# [Task to carry out]
Search the entries below. Return every line that has "layout" in it.

*** Provided information

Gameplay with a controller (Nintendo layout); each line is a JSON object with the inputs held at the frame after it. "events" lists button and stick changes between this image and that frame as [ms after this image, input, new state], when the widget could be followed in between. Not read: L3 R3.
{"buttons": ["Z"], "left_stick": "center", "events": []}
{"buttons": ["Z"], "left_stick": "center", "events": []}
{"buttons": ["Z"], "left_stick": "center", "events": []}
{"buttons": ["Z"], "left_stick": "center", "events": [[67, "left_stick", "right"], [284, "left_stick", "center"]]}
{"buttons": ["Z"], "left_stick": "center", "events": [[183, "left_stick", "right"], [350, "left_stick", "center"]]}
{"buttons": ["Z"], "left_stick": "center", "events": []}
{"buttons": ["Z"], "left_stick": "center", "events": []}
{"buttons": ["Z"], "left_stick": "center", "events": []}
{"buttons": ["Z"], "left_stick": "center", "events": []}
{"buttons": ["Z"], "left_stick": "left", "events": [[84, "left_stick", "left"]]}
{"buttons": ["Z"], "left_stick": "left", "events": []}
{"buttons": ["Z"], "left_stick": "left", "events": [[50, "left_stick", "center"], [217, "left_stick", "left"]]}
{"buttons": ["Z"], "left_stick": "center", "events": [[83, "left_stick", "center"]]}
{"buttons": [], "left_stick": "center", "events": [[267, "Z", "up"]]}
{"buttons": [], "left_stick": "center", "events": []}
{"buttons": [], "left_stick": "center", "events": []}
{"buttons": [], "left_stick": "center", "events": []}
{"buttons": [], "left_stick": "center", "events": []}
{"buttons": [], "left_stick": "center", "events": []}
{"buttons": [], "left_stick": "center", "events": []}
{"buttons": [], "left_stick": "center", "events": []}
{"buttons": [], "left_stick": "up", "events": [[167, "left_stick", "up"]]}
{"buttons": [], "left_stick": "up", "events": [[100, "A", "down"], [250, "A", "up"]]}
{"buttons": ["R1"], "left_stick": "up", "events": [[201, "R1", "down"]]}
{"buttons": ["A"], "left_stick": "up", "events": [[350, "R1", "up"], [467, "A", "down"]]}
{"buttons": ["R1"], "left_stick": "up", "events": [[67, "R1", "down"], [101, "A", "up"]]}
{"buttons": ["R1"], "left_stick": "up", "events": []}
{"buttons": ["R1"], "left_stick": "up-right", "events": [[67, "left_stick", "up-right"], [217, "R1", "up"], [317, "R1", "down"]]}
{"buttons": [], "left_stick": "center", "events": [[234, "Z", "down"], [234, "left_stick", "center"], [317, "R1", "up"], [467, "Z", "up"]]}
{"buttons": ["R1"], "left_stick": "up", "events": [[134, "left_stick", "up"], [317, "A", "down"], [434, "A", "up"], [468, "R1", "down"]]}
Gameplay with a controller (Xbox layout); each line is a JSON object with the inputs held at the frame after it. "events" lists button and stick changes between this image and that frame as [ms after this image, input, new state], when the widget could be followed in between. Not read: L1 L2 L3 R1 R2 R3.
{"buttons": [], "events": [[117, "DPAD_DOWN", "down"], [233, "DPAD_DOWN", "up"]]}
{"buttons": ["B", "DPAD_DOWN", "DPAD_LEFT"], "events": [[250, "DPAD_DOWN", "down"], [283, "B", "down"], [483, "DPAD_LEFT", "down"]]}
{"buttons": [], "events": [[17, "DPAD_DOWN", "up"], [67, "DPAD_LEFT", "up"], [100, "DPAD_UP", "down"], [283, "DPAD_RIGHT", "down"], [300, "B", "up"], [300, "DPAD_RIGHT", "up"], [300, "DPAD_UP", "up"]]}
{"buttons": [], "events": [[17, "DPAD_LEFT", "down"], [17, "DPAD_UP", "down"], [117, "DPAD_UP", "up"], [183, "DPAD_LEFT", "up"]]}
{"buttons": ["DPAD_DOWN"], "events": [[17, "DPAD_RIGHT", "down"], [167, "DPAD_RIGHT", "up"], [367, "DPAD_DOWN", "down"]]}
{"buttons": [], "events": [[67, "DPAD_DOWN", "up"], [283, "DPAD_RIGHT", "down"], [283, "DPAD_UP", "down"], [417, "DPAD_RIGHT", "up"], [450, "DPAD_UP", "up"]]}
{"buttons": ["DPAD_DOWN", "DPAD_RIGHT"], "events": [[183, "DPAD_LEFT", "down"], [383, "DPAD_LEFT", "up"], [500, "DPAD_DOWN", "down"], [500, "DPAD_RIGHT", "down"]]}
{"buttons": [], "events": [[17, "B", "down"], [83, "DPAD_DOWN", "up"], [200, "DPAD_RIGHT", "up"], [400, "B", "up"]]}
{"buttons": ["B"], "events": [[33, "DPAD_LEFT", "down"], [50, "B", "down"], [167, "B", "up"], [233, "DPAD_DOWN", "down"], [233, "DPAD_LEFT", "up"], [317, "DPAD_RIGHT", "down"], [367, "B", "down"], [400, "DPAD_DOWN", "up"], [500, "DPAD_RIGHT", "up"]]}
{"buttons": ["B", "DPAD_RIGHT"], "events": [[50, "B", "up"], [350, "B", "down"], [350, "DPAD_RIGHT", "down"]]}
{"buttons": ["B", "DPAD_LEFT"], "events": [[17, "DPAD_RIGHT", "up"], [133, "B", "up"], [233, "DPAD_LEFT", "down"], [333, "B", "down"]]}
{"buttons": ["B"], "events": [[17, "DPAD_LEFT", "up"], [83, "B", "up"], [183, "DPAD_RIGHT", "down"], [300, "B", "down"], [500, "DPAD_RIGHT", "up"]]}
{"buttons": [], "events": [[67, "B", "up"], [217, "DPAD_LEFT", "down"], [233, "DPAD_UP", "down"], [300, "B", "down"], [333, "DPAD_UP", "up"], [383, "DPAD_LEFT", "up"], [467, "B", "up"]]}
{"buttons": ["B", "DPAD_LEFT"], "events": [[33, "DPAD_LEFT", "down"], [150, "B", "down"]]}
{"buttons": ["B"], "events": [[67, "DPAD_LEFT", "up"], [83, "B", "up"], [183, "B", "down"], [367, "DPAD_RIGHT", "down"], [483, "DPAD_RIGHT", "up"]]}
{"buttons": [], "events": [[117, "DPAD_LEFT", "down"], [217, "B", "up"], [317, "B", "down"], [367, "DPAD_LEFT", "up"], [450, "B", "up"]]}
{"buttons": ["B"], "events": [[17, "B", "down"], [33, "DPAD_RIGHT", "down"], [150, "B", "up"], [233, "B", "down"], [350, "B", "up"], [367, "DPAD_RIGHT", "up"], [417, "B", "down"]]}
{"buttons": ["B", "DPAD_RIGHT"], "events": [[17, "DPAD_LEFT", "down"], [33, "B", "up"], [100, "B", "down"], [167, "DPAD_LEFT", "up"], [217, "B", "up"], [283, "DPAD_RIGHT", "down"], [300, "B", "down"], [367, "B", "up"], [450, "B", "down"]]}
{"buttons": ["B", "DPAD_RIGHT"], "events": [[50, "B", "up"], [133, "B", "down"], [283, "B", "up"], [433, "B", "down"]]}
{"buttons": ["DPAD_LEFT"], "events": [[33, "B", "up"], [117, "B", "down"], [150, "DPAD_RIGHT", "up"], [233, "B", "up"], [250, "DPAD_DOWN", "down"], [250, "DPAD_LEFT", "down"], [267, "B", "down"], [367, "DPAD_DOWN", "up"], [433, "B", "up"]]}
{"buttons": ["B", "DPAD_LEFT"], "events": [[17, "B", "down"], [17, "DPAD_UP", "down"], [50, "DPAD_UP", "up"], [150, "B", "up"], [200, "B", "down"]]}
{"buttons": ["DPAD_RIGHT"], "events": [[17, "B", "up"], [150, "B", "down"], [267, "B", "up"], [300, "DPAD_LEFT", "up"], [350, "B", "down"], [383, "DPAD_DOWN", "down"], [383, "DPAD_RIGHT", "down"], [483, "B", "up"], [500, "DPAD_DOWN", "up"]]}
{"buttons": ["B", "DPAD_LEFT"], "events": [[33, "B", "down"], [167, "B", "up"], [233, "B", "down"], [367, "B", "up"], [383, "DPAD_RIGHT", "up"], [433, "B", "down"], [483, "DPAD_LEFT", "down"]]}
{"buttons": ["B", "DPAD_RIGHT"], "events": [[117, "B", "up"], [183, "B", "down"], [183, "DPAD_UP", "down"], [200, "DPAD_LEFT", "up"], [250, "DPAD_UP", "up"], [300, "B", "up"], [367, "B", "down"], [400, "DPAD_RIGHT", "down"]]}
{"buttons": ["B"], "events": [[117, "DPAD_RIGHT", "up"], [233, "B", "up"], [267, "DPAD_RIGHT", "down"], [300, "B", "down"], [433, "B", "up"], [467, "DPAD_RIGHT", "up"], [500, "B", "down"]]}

******

# [Result for this task]
Gameplay with a controller (Nintendo layout); each line is a JSON object with the inputs held at the frame after it. "events" lists button and stick changes between this image and that frame as [ms after this image, input, new state], when the widget could be followed in between. Not read: L3 R3.
Gameplay with a controller (Xbox layout); each line is a JSON object with the inputs held at the frame after it. "events" lists button and stick changes between this image and that frame as [ms after this image, input, new state], when the widget could be followed in between. Not read: L1 L2 L3 R1 R2 R3.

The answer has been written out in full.